▸ What is needed
All pictures are to be skipped; retype only the lines from the top of the entries through the line with "index pip: (795, 687)", both included.

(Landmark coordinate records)

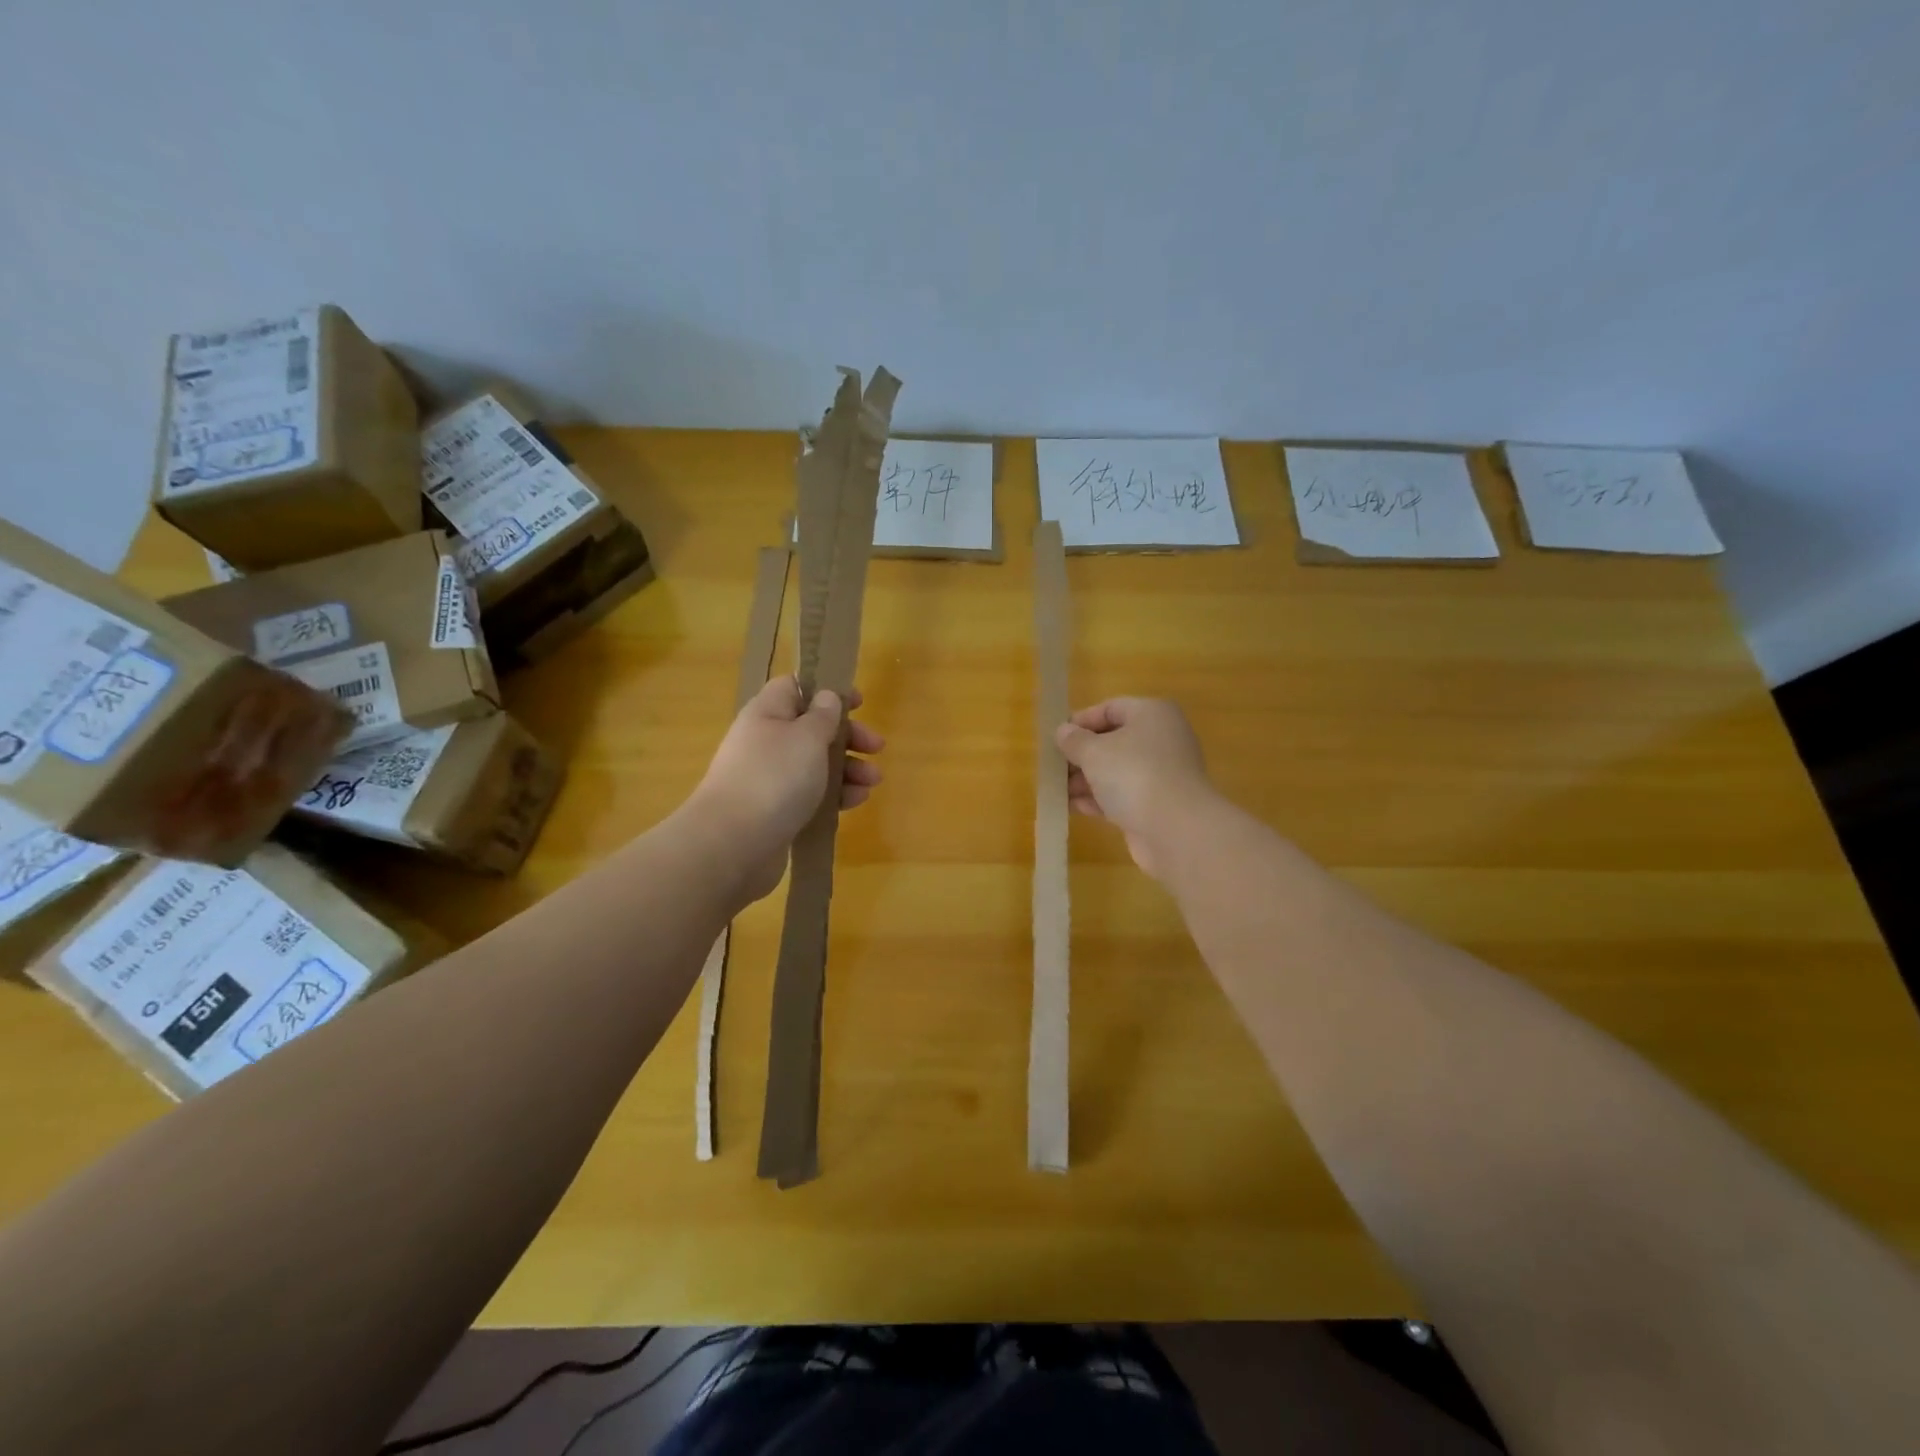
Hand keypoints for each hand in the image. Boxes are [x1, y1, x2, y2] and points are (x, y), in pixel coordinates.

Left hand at [690, 676, 884, 900]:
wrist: (733, 843)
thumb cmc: (774, 778)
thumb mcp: (807, 737)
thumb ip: (823, 716)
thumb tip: (827, 697)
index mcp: (767, 714)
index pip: (795, 687)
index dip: (827, 690)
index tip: (858, 703)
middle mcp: (765, 742)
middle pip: (811, 728)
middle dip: (847, 736)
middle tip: (876, 747)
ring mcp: (768, 778)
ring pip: (815, 764)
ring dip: (848, 768)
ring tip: (873, 781)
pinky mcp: (775, 811)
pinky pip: (810, 795)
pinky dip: (835, 795)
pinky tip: (856, 801)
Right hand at [1055, 697, 1213, 879]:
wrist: (1175, 829)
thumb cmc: (1133, 774)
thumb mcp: (1094, 752)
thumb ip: (1074, 740)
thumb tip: (1063, 732)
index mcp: (1152, 714)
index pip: (1111, 708)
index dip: (1081, 721)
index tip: (1056, 738)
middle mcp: (1161, 739)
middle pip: (1113, 741)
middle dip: (1081, 755)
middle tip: (1054, 767)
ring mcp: (1162, 774)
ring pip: (1117, 770)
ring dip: (1086, 779)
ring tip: (1057, 790)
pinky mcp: (1158, 804)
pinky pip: (1123, 795)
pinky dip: (1100, 799)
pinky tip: (1074, 807)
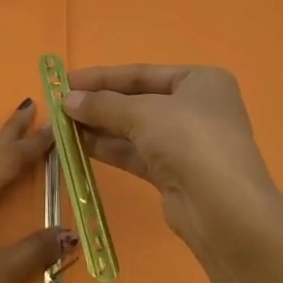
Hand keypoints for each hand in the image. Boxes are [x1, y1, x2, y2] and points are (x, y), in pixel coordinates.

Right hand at [65, 65, 282, 258]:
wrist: (223, 209)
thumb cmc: (189, 140)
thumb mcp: (143, 113)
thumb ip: (102, 105)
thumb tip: (67, 101)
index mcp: (201, 81)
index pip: (142, 73)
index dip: (102, 77)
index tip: (65, 80)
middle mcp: (197, 108)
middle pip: (137, 101)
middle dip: (99, 104)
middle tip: (59, 106)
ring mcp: (187, 143)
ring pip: (134, 129)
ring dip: (99, 127)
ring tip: (61, 126)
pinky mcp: (175, 173)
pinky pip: (136, 153)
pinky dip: (109, 148)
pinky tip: (79, 146)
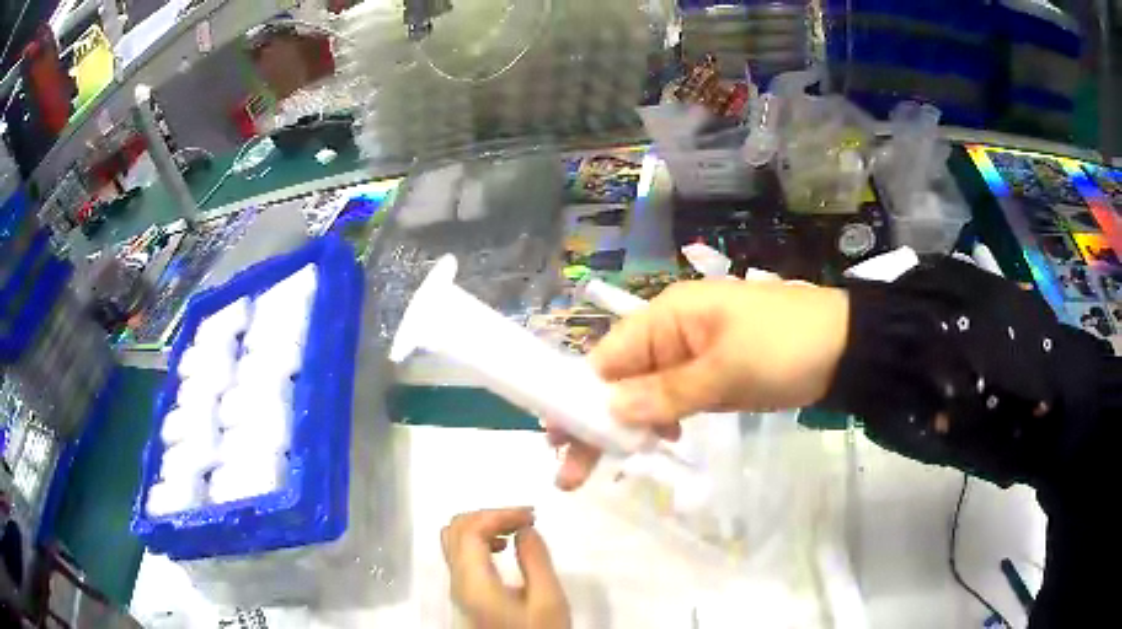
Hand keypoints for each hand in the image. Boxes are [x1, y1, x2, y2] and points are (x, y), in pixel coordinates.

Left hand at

▸ Written response
Hand keypoints for each hand in the image. Boxes are [x1, y1, x2, y2] and points are (x, y), in pixel coordinates.

Left hand at [690, 676, 884, 900]:
wrist: (733, 843)
thumb cmc: (774, 778)
thumb mcp: (807, 737)
thumb ip: (823, 716)
thumb tip: (827, 697)
index mcp: (767, 714)
index pip: (795, 687)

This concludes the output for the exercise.